WHAT NEEDS TO BE DONE: Wherever the word "rules" occurs in the lines below, copy the whole line.

---*---

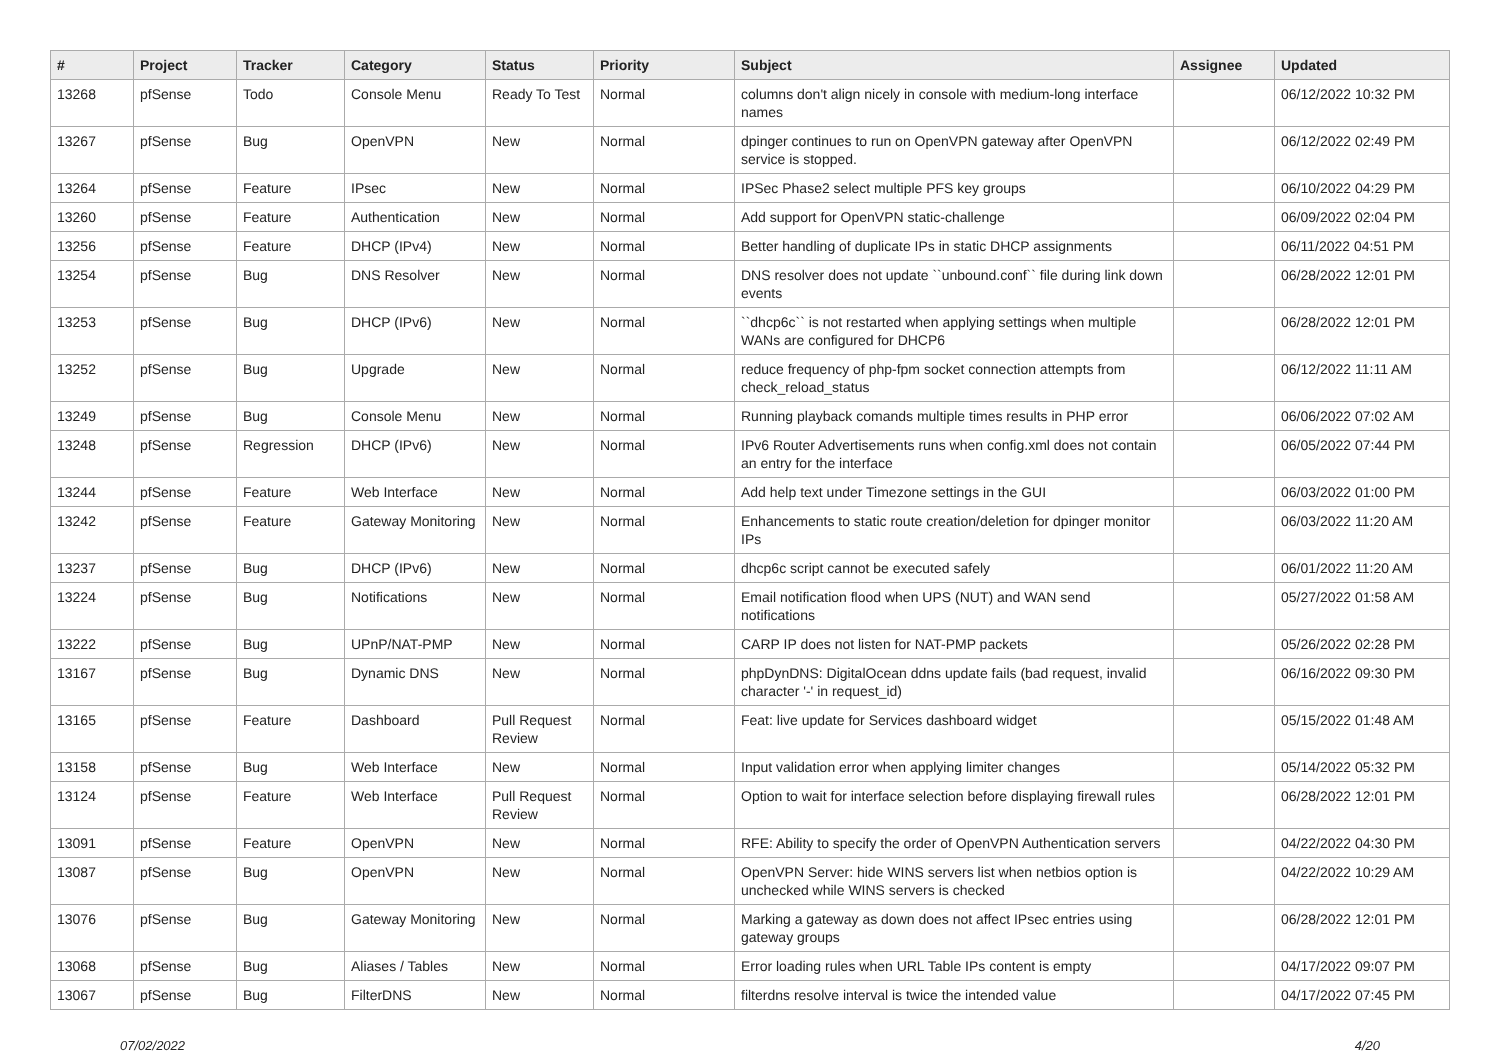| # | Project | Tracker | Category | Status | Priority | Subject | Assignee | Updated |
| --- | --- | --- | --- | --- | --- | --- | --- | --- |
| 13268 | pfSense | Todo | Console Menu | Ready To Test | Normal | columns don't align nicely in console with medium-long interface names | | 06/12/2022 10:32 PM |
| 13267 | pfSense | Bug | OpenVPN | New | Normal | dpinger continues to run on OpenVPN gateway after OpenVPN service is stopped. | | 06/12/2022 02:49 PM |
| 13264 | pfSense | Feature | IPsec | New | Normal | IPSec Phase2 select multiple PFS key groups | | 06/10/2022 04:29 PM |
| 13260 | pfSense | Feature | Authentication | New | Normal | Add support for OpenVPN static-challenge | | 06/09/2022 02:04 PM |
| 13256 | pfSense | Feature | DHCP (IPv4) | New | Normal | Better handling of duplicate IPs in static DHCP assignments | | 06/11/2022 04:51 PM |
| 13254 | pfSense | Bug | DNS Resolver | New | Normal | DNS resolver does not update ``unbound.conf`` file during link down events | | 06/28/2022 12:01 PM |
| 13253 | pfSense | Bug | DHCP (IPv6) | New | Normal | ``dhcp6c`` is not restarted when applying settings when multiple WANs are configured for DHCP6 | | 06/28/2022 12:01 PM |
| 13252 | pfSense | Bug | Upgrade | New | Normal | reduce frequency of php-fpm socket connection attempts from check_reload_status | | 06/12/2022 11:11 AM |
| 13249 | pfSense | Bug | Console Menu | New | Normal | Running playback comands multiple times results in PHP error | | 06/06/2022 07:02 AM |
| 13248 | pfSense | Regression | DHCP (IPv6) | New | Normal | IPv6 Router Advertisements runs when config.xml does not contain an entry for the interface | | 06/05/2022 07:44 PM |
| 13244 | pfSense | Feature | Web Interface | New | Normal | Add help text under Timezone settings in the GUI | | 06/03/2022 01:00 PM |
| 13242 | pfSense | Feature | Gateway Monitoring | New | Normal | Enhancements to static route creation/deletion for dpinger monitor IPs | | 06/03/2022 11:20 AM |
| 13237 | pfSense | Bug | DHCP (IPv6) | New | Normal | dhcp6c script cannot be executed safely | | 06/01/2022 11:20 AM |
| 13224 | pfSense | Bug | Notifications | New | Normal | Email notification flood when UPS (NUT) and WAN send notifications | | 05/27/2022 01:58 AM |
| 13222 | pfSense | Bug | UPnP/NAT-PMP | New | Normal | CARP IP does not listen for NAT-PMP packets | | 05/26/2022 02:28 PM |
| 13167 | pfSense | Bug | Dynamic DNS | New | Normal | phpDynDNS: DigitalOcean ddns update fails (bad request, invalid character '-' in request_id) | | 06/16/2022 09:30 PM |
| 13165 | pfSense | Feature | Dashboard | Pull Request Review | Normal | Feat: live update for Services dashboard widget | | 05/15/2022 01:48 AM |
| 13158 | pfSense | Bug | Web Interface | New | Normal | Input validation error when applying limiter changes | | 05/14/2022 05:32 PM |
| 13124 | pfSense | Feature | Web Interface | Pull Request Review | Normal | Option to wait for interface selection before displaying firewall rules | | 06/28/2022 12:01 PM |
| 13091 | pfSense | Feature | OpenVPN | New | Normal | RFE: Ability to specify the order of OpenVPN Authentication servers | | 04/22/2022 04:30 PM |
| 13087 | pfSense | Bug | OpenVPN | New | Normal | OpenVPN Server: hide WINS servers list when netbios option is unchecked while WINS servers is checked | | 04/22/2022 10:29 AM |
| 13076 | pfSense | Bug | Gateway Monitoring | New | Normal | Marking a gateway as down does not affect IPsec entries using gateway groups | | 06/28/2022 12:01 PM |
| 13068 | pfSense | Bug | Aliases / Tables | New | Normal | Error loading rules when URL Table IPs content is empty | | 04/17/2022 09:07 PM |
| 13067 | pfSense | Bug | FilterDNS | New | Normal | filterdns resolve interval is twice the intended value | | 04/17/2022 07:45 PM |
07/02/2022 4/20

---*---

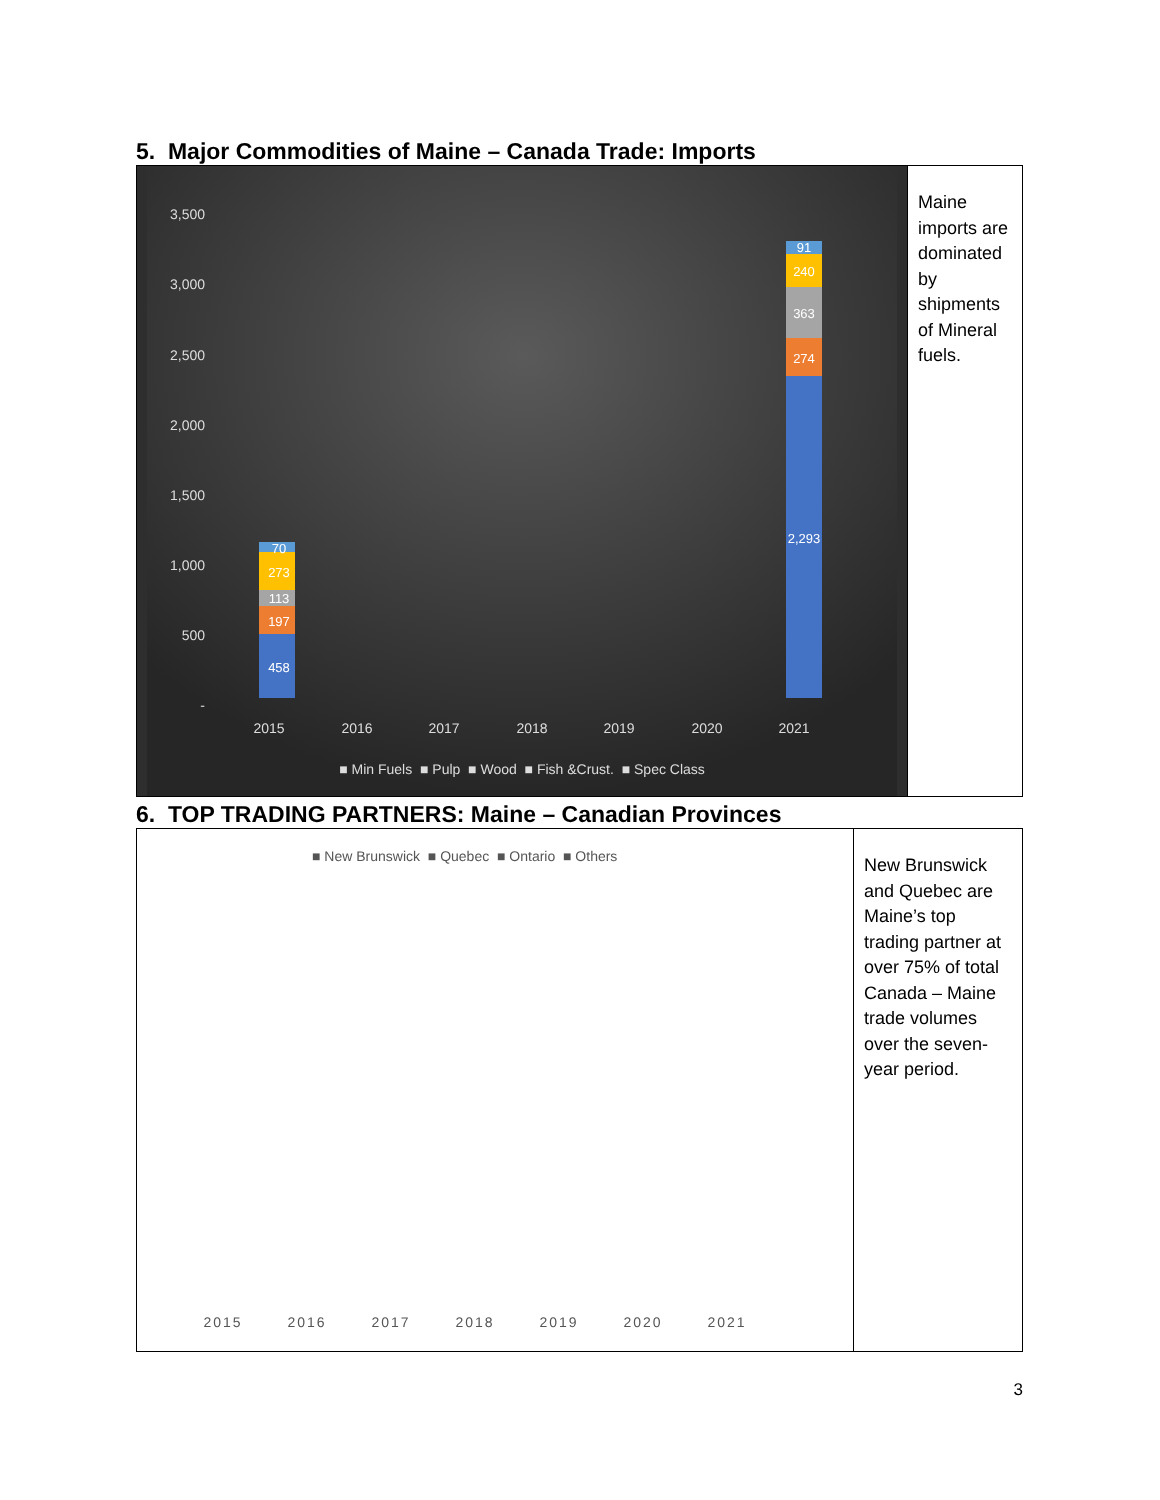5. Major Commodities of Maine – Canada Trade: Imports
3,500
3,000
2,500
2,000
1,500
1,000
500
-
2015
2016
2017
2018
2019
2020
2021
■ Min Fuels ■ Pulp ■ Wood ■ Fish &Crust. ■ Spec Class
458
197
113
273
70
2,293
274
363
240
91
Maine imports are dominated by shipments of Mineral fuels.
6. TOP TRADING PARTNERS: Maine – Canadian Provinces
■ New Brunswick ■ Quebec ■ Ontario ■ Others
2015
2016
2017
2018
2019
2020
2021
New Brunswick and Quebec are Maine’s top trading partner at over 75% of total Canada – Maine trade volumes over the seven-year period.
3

---*---

ANSWER BOX:
| 13124 | pfSense | Feature | Web Interface | Pull Request Review | Normal | Option to wait for interface selection before displaying firewall rules | | 06/28/2022 12:01 PM |
| 13068 | pfSense | Bug | Aliases / Tables | New | Normal | Error loading rules when URL Table IPs content is empty | | 04/17/2022 09:07 PM |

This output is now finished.